Ethiopia BY DYLAN MCLOUGHLIN Facts about Ethiopia Ethiopia
Ethiopia BY: DYLAN MCLOUGHLIN
Facts about Ethiopia • Ethiopia is about 7. 5 years behind the United Kingdom. This is because Ethiopia is the only country in the world to have 13 months in a year. Ethiopians also celebrate New Year in September, meaning that they are currently only a couple of months into the year 2006, whilst we near the end of 2013. • There are over 80 different languages spoken in Ethiopia. The most widely spoken of these are Oromo and Amharic. Luckily foreign travelers, English and Arabic are also widely spoken. • Ethiopia is one of only two nations in the world never to have been occupied. This is despite the Italians twice trying and failing to take the country. In case you were wondering, Russia is the other country. • The oldest fossil skeleton of a human was discovered in Ethiopia. So too was coffee, making Ethiopia the home of mankind and mankind’s favourite wake-up drink. • Ethiopian Abebe Bikila was the first African to win gold in the Olympic Games. He finished the marathon in first place after running the whole race barefoot.
Ethiopian flag
History of Ethiopia In 1529, a conquest of Abyssinia(Futuh al-Habash) by the Muslim Adal Sultanate supported by the Ottoman Empire devastated the highlands, and was only deterred by a Portuguese intervention. With both Ethiopia and Adal greatly weakened by the war, the Galla people were able to migrate into the highlands, conquering the remains of the Adal Sultanate and pushing deep into Ethiopia. The Portuguese presence also increased, while the Ottomans began to push into what is now Eritrea, creating the Habesh Eyalat. The Portuguese brought modern weapons and baroque architecture to Ethiopia, and in 1622 converted the emperor Susenyos I to Catholicism, sparking a civil war which ended in his abdication and an expulsion of all Catholics from Ethiopia. A new capital was established at Gondar in 1632, and a period of peace and prosperity ensued until the country was split apart by warlords in the 18 th century during the Zemene.
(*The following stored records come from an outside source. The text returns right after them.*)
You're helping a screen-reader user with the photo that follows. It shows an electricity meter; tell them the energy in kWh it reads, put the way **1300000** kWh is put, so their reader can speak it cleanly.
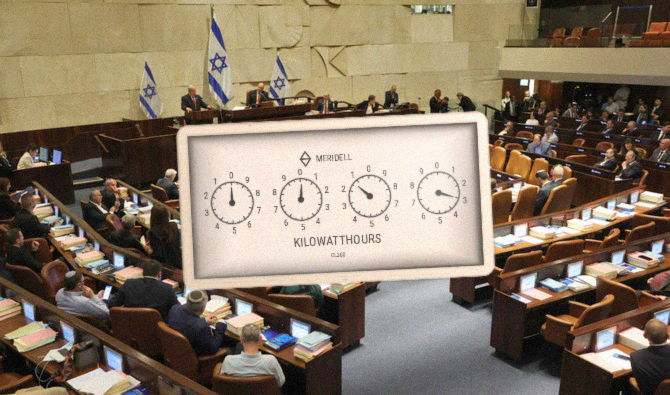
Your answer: **13** kWh
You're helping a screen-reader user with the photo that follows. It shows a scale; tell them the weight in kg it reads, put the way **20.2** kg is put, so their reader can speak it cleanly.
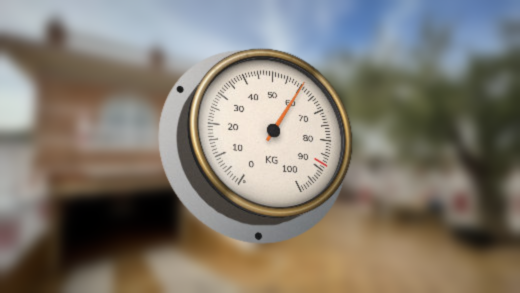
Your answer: **60** kg
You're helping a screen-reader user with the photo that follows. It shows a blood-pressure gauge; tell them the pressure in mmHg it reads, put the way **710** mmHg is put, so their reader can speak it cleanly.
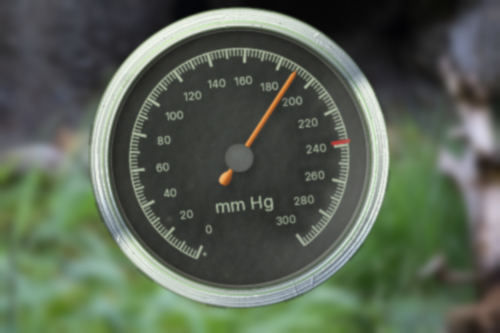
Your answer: **190** mmHg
Living the life of an Ethiopian • If you were an ordinary person in Ethiopia, what would life be like? Ethiopia has towns and even big cities, but most live in the country – and most are also Christian – so I take that point of view in what follows: • Work: Men farm, women cook, keep their children clean and looking nice, pound grain into flour and look for cow dung and wood for the family fire. Older girls look after children, older boys look after sheep. Most families have about a hectare of land (less than three acres). All water has to be carried back from the nearby well, something that falls to women or children. • Work hours: Men work 80 hours a week, women 126 hours. You are supposed to take Saturdays and Sundays off, but how many do? • Pay: $123 a year (in 1998. That comes to 3 crowns a month, which is just what shepherds made in Shakespeare’s time) • Housing: A small, two-room house. One room to store food, the other room for everything else. There is a fire that is always going. No electricity or running water. • Transport: Walking. The nearest market is one to three hours away on foot. • Food: Bread, maybe with egg and vegetables. Meat on special occasions. Everyone eats from the same dish with their fingers.
Passtimes for Ethiopians • Family life: Families are big. Ethiopian women have about seven children. As a child you grow up near your cousins, aunts and uncles. • Holidays: Christmas, the Baptism of Jesus, Good Friday, Easter and the Feast of the Cross. • Education: Only a fourth of all children regularly go to school. School is free, but schoolbooks, school supplies and school clothes are not! Early schooling is in your own language, but to go further you need to know Amharic or even English because that is what the books are written in! • Entertainment: Mainly visiting and storytelling. Most people cannot read and have no electricity. Men like to sit, drink coffee and talk.